Norilsk's Klishas said that “in the majority of cases the information requested by the shareholder is not a realization, under law, of their rights, but requested solely with the aim of receiving and then disclosing this information for commercial reasons.”

Gavrilov said the dividends of minority shareholders were “in extreme danger” from shareholders with their own agendas.

Navalny demanded in January that 10 companies in which he held minority shares reveal details of their meetings of directors. Rosneft resisted his request in the courts. On Aug. 17, the Moscow Arbitration Court ruled in Navalny's favor, but Rosneft has appealed the dispute to the Constitutional Court.

The debate is not simply a reaction to the actions of one individual, said Leonid Slipchenko, a financial analyst at UralSib.

Any talk of additional curtailments of minority shareholder rights is “absolutely irrational,” given plans by the government to sell a 35.5 percent minus 1 share stake in VTB by the end of 2012 and a 25 percent minus 1 share stake in Rosneft by 2015, as well as Moscow's aspiration to be a financial center, Slipchenko added.

The Association for the Defense of Investors Rights said in an e-mailed statement that although they agreed with some of the proposed changes, “we fear that such restrictions on the sources of information for minority shareholders will enable a reduction in the transparency of issuing companies and that will, in its turn, facilitate misuse.”  

Analysts have echoed these criticisms, suggesting that limiting the rights of minority shareholders might deter investors, particularly from abroad.

“These proposals contradict world practice and the task of attracting foreign capital put forward by the Russian economic authorities,” Osin said.  
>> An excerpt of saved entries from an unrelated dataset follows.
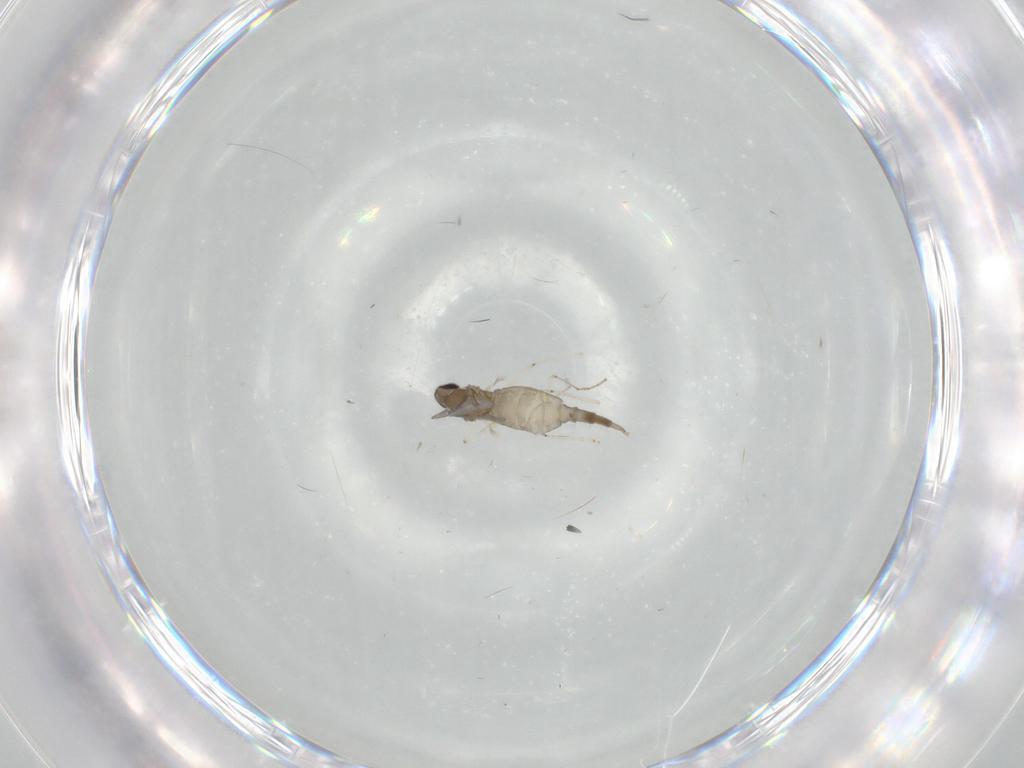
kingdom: Animalia
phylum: Arthropoda
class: Insecta
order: Diptera
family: Cecidomyiidae
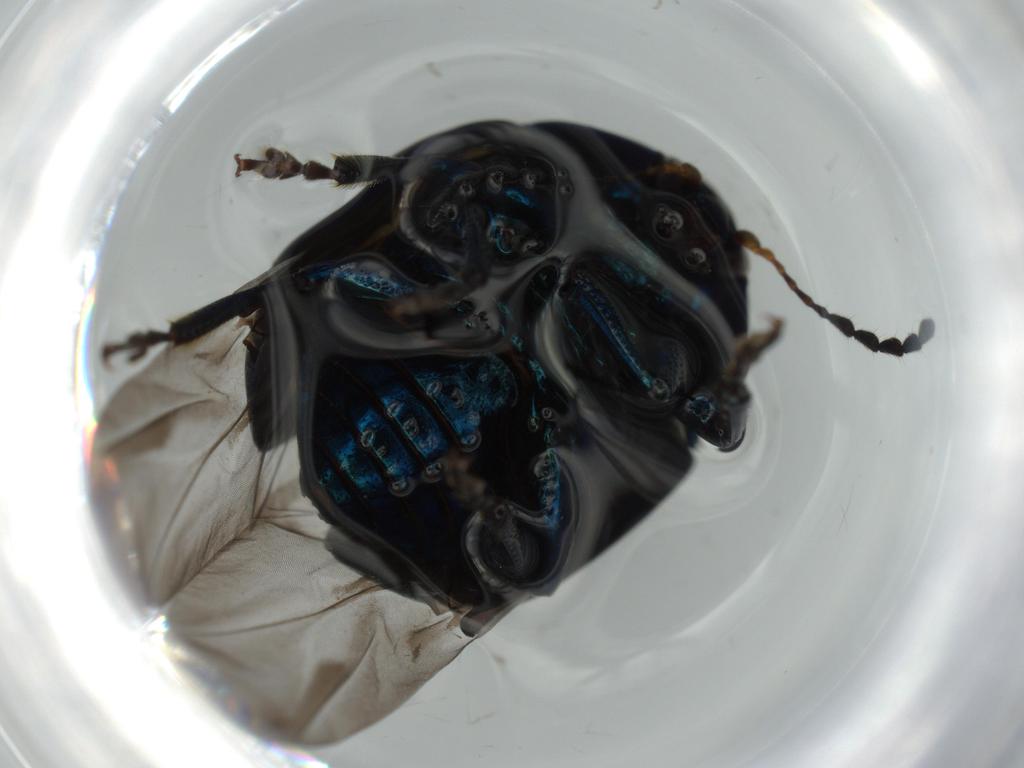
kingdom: Animalia
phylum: Arthropoda
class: Insecta
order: Coleoptera
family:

Stephen Wells, a former chief economist at the London Stock Exchange, said foreign investors are generally very nervous that they are operating at a disadvantage relative to local investors.

“Any move which explicitly puts them at such a disadvantage — such as restricting information available to minority shareholders — merely serves to reinforce that fear,” said Wells, who is now head of Eurasia Strategy and Communication's capital markets group.

“When I am advising on developing markets one of the things I stress is the need to protect minority shareholders since, unless all shareholders feel they are getting as fair a deal as possible, it is unlikely that any proper financial market, let alone a financial center, will develop," Wells said.